Everly grabbed my hands. “I didn’t expect to make real friends. One of which needs my help.” Her chest rose and fell, and she looked at me as if my problem was the most important thing that had ever happened to her.

“Are you like, royalty or something?” I asked.

Brit snorted. “Might as well be. Rich and able to have kids.”

Everly let go of my hands to swat at Brit. “This is not about me. This is about Quinn.”

I accepted the topic change. If we started trading childhood stories, the conversation would get really awkward really fast. “How do I fight back?”

Everly smirked. “Well, you’re not going to stay a boy forever.”

I put my hand over my heart as if wounded.

“I think you should take control of the narrative. Fuck everyone here if they think they can manipulate you. Wait.” Everly flung her hands up. “Your missing TB!”

I put my hands up. “It has nothing to do with this. I drank too much, and it still hasn’t turned up.

” I hated lying to my friends, but I didn’t want them to know I’d skipped out on a tab like some poor trash.

Moreover, there was only one place to eat and sit down with a drink in this entire castle.

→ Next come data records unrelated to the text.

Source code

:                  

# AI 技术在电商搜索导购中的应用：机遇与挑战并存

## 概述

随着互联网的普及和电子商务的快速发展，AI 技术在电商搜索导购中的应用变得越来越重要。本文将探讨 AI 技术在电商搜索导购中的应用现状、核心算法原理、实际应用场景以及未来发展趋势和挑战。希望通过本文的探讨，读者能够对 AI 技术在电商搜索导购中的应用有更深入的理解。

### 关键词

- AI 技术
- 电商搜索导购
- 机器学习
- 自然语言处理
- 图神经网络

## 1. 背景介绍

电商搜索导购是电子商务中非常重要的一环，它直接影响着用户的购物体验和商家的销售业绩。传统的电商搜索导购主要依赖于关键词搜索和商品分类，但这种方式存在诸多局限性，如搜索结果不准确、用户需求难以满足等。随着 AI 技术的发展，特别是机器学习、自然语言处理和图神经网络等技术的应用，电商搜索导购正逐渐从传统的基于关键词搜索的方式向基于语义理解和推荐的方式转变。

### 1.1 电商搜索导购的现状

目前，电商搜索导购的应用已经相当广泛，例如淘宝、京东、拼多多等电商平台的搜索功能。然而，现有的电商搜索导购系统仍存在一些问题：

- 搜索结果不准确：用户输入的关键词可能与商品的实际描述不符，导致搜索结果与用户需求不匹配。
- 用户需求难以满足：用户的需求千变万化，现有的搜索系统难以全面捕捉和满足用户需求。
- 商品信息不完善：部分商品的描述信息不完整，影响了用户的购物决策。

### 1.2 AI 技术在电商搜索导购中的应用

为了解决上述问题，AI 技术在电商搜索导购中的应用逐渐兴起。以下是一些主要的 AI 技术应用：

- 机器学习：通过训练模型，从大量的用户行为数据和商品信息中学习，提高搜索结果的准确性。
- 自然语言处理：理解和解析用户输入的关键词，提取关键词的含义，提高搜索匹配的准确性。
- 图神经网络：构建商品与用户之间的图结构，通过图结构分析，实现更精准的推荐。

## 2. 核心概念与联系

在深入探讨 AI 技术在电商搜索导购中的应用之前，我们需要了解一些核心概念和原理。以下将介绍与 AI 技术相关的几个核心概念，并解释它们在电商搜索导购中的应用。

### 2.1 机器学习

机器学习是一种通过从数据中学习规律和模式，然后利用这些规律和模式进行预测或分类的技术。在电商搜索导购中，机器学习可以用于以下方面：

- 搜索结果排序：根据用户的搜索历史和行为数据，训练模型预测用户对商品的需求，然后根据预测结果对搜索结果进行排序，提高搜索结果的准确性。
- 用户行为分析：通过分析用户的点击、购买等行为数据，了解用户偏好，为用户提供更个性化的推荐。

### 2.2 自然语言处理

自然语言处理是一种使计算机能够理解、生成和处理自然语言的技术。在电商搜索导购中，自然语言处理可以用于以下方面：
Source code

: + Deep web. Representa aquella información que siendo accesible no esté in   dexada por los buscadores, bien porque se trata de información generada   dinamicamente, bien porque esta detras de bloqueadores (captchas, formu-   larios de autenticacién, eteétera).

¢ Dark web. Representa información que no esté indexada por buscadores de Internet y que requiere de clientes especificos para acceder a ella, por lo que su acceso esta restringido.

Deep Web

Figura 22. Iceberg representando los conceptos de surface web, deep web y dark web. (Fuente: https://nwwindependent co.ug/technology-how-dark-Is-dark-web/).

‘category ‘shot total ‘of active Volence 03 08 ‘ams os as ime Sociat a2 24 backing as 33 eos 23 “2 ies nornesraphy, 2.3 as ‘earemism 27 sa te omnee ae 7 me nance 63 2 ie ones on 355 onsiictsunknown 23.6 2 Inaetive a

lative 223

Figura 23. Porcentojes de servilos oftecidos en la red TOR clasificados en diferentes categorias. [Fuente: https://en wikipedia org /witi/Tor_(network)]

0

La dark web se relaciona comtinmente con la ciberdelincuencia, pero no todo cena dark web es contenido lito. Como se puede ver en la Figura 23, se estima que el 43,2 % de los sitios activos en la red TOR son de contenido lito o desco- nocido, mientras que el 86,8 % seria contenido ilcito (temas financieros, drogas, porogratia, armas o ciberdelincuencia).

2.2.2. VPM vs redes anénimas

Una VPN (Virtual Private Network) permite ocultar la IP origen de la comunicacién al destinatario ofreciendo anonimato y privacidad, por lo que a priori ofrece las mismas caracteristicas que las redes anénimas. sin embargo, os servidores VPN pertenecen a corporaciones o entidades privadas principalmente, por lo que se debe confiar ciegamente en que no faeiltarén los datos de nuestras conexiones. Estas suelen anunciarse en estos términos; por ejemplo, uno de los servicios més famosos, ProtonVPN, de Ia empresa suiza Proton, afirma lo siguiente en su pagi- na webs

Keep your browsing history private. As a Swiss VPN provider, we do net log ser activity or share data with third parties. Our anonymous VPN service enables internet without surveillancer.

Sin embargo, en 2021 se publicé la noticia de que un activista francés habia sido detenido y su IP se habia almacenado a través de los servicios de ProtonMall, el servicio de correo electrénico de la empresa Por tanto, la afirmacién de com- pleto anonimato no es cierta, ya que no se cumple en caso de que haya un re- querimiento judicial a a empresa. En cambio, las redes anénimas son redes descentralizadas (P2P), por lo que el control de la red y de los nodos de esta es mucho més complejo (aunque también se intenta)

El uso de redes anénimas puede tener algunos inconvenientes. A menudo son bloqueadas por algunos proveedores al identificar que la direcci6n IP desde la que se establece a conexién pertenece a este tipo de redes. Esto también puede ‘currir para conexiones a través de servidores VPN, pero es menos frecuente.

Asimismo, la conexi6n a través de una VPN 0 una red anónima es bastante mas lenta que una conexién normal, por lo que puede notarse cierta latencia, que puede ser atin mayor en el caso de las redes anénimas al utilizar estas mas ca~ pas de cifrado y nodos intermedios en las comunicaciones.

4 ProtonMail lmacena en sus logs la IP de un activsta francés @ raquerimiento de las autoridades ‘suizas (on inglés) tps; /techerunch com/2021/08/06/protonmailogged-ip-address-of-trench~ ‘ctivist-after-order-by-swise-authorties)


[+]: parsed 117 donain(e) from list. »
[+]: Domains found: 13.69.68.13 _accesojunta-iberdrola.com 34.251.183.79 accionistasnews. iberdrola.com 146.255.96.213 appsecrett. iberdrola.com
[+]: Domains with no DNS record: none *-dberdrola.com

What if they tried to help me and things went south? It wasn’t worth the risk.

Everly raised an eyebrow as if she could see through my lie, but accepted it. “Still. The Architect is all about giving people free choice and equal rights. Right, Brit?”

Brit, who had been very quiet, inclined her head. “The Architect himself recruited me, promising a better world. Shit ain’t adding up.” She cocked her head to the side. “I’m thinking we need more information. Whatever Everly’s cook’n up, it's gotta give us more.”

Everly let out a little whoop and jumped to her feet.

“I’m going to miss torturing my twin, but tonight, we’re making a statement.

” She raised her voice and pulled me to my feet.

“Come, my suitor. I can’t have you taking me to the party in your trainee uniform. What were you thinking this afternoon?”

Heads turned. I swear, a girl passing us blushed in embarrassment for me. But all I could do was laugh and pray this didn’t make everything worse.